The records below are to be repeated exactly, and their pictures left out.

Exercise material:

• • • • •

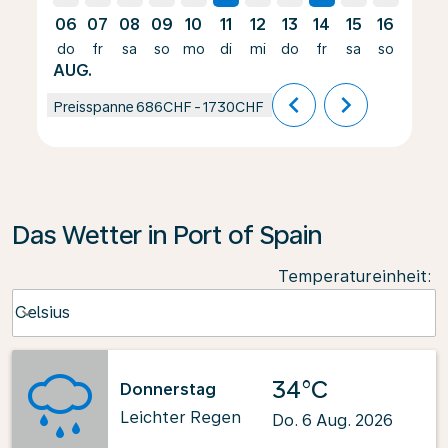
06
07
08
09
10
11
12
13
14
15
16
17
do
fr
sa
so
mo
di
mi
do
fr
sa
so
mo
AUG.
chevron_left
chevron_right
Preisspanne
686CHF
-
1730CHF
Das Wetter in Port of Spain
Temperatureinheit
:
Weather unit option Celsius Selected
Celsius
keyboard_arrow_down
34°C
Donnerstag
Leichter Regen
Do. 6 Aug. 2026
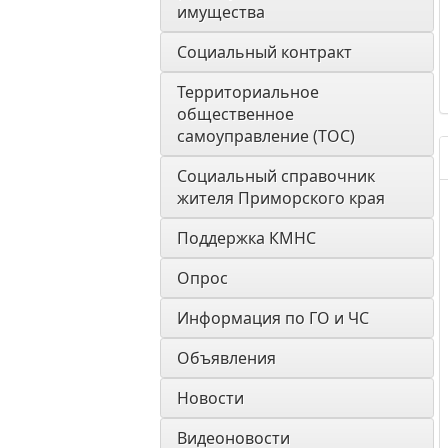
имущества
Социальный контракт
Территориальное 
общественное 
самоуправление (ТОС)
Социальный справочник 
жителя Приморского края
Поддержка КМНС
Опрос
Информация по ГО и ЧС
Объявления
Новости
Видеоновости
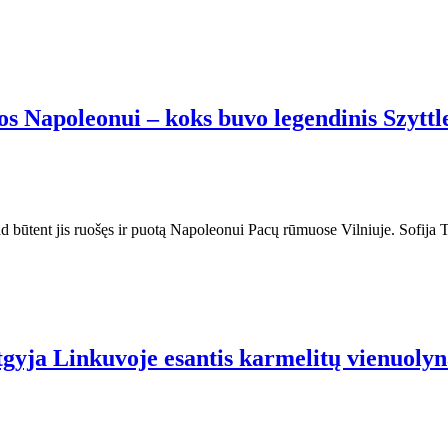
os Napoleonui – koks buvo legendinis Szyttl
ad būtent jis ruošęs ir puotą Napoleonui Pacų rūmuose Vilniuje. Sofija 
tgyja Linkuvoje esantis karmelitų vienuolyn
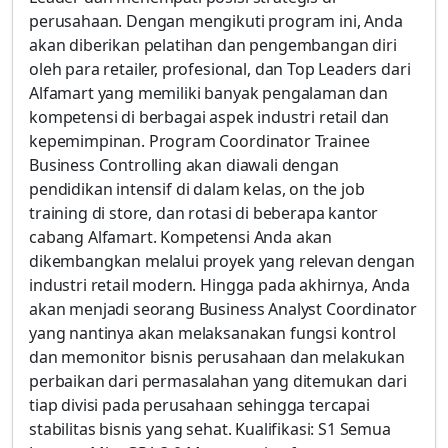
perusahaan. Dengan mengikuti program ini, Anda
akan diberikan pelatihan dan pengembangan diri
oleh para retailer, profesional, dan Top Leaders dari
Alfamart yang memiliki banyak pengalaman dan
kompetensi di berbagai aspek industri retail dan
kepemimpinan. Program Coordinator Trainee
Business Controlling akan diawali dengan
pendidikan intensif di dalam kelas, on the job
training di store, dan rotasi di beberapa kantor
cabang Alfamart. Kompetensi Anda akan
dikembangkan melalui proyek yang relevan dengan
industri retail modern. Hingga pada akhirnya, Anda
akan menjadi seorang Business Analyst Coordinator
yang nantinya akan melaksanakan fungsi kontrol
dan memonitor bisnis perusahaan dan melakukan
perbaikan dari permasalahan yang ditemukan dari
tiap divisi pada perusahaan sehingga tercapai
stabilitas bisnis yang sehat. Kualifikasi: S1 Semua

• • • • •

Response below:
06
07
08
09
10
11
12
13
14
15
16
17
do
fr
sa
so
mo
di
mi
do
fr
sa
so
mo
AUG.
chevron_left
chevron_right
Preisspanne
686CHF
-
1730CHF
Das Wetter in Port of Spain
Temperatureinheit
:
Weather unit option Celsius Selected
Celsius
keyboard_arrow_down
34°C
Donnerstag
Leichter Regen
Do. 6 Aug. 2026
имущества
Социальный контракт
Территориальное 
общественное 
самоуправление (ТОС)
Социальный справочник 
жителя Приморского края
Поддержка КМНС
Опрос
Информация по ГО и ЧС
Объявления
Новости
Видеоновости
os Napoleonui – koks buvo legendinis Szyttl
ad būtent jis ruošęs ir puotą Napoleonui Pacų rūmuose Vilniuje. Sofija 
tgyja Linkuvoje esantis karmelitų vienuolyn
perusahaan. Dengan mengikuti program ini, Anda
akan diberikan pelatihan dan pengembangan diri
oleh para retailer, profesional, dan Top Leaders dari
Alfamart yang memiliki banyak pengalaman dan
kompetensi di berbagai aspek industri retail dan
kepemimpinan. Program Coordinator Trainee
Business Controlling akan diawali dengan
pendidikan intensif di dalam kelas, on the job
training di store, dan rotasi di beberapa kantor
cabang Alfamart. Kompetensi Anda akan
dikembangkan melalui proyek yang relevan dengan
industri retail modern. Hingga pada akhirnya, Anda
akan menjadi seorang Business Analyst Coordinator
yang nantinya akan melaksanakan fungsi kontrol
dan memonitor bisnis perusahaan dan melakukan
perbaikan dari permasalahan yang ditemukan dari
tiap divisi pada perusahaan sehingga tercapai
stabilitas bisnis yang sehat. Kualifikasi: S1 Semua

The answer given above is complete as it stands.